Why, according to Mexico, should the panel not have reviewed the Mexican Labor Ministry’s actions? Mexico emphasized that the RRM is a tool for reviewing company actions, not government actions. In that argument, Mexico is no doubt right. But, the United States claimed, the panel needed to evaluate whether the actions of the Mexican Ministry remedied the problem at Atento.

One difficulty with sorting these arguments is again the language of the treaty. First, the RRM text states that parties can convene a panel to determine whether there “has been a Denial of Rights” and to “verify compliance” with Mexican labor law. Elsewhere, it states that the panel shall decide whether “there is a Denial of Rights”. And still elsewhere, the Annex notes that the purpose of the RRM in general is to establish whether “workers are being denied” their rights. So, some of the agreement is framed in the present perfect test (“has been”) and other parts of the treaty are framed in the present: “is” and “are being”.

This ambiguity prompts us to ask: what moment of time matters for purposes of the panel? Is the panel asked to verify compliance at the moment it goes to visit the facilities? What if it finds there was a Denial at some point in the past? What if circumstances change between its hearing and its decision?

Second, a provision in the RRM Annex notes a panel may be called upon to evaluate the respondent’s remediation efforts, but it is not obvious that the conditions precedent for such an evaluation were triggered here.

Perhaps considering the RRM’s textual silence, the panel does not readily explain against what metric the panel assesses the government’s intervention apart from concluding that it “did not change the labor climate”:

In view of the gravity, duration and structural nature of the denial, the Panel notes that the remedies invoked by the respondent Party to be inadequate in counteracting the effects of the arbitrary dismissals and the company’s interference with the workers.

  

What Comes Next

What this decision means for the Atento company – or, more importantly, its workers – is not entirely clear. The treaty provides:

After receipt of a determination by a panel that there has been a Denial of Rights, the complainant Party may impose remedies after providing written notice to the respondent Party at least 5 business days in advance. A respondent Party can request that consultations be held during that 5 day period.
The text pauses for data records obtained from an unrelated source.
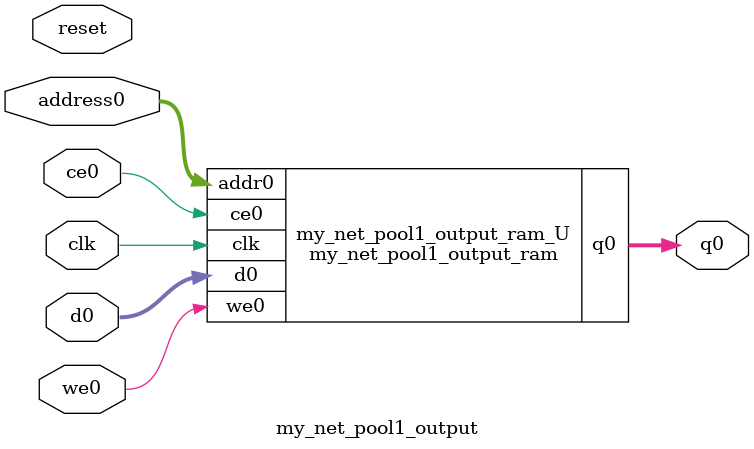
<source format=v>
`timescale 1 ns / 1 ps
module my_net_pool1_output_ram (addr0, ce0, d0, we0, q0,  clk);

parameter DWIDTH = 16;
parameter AWIDTH = 12;
parameter MEM_SIZE = 3136;

input[AWIDTH-1:0] addr0;
input ce0;
input[DWIDTH-1:0] d0;
input we0;
output reg[DWIDTH-1:0] q0;
input clk;

(* ram_style = "block" *)reg [DWIDTH-1:0] ram[0:MEM_SIZE-1];




always @(posedge clk)  
begin 
    if (ce0) 
    begin
        if (we0) 
        begin 
            ram[addr0] <= d0; 
        end 
        q0 <= ram[addr0];
    end
end


endmodule

`timescale 1 ns / 1 ps
module my_net_pool1_output(
    reset,
    clk,
    address0,
    ce0,
    we0,
    d0,
    q0);

parameter DataWidth = 32'd16;
parameter AddressRange = 32'd3136;
parameter AddressWidth = 32'd12;
input reset;
input clk;
input[AddressWidth - 1:0] address0;
input ce0;
input we0;
input[DataWidth - 1:0] d0;
output[DataWidth - 1:0] q0;



my_net_pool1_output_ram my_net_pool1_output_ram_U(
    .clk( clk ),
    .addr0( address0 ),
    .ce0( ce0 ),
    .we0( we0 ),
    .d0( d0 ),
    .q0( q0 ));

endmodule


</source>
We do not know whether the United States has taken these steps and what remedies, if any, it is considering. USTR did not discuss its next steps in its press release. Given that Atento is a call center, it is hard to see how tariffs can be useful here, even if we assume that the corporate leadership is to blame. Again, the treaty states that the United States:

may impose remedies that are the most appropriate to remedy the Denial of Rights. The complainant Party shall select a remedy . . . that is proportional to the severity of the Denial of Rights and shall take the panel’s views on the severity of the Denial of Rights into account when selecting such remedies. (emphasis added)

The treaty suggests that remedies may include “the imposition of penalties on . . . services provided.” As the first services case, the selection of remedy here, if any, will be informative. There is also U.S. law guiding the USTR, but it does not do much to provide either ideas or guardrails. First, the Trade Representative must consult with the “appropriate congressional committees” and it “may . . . apply other remedies that are appropriate and available” under the agreement. The governments are required to stay in touch about the remediation and may re-convene the panel, it seems, if they disagree.

More generally, perhaps this outcome will lead more companies, and the Mexican government, to try to settle their differences with the United States under the Mechanism. Perhaps it will embolden the United States to continue to maintain course on the RRM investigations, spending down more of the $30 million that Congress appropriated to the Office of the U.S. Trade Representative for this purpose, and even to seek to maintain the tool as part of the USMCA review. While there may not be prominent advocacy specific to the Mechanism in this Administration, there is plenty of support for enforcement.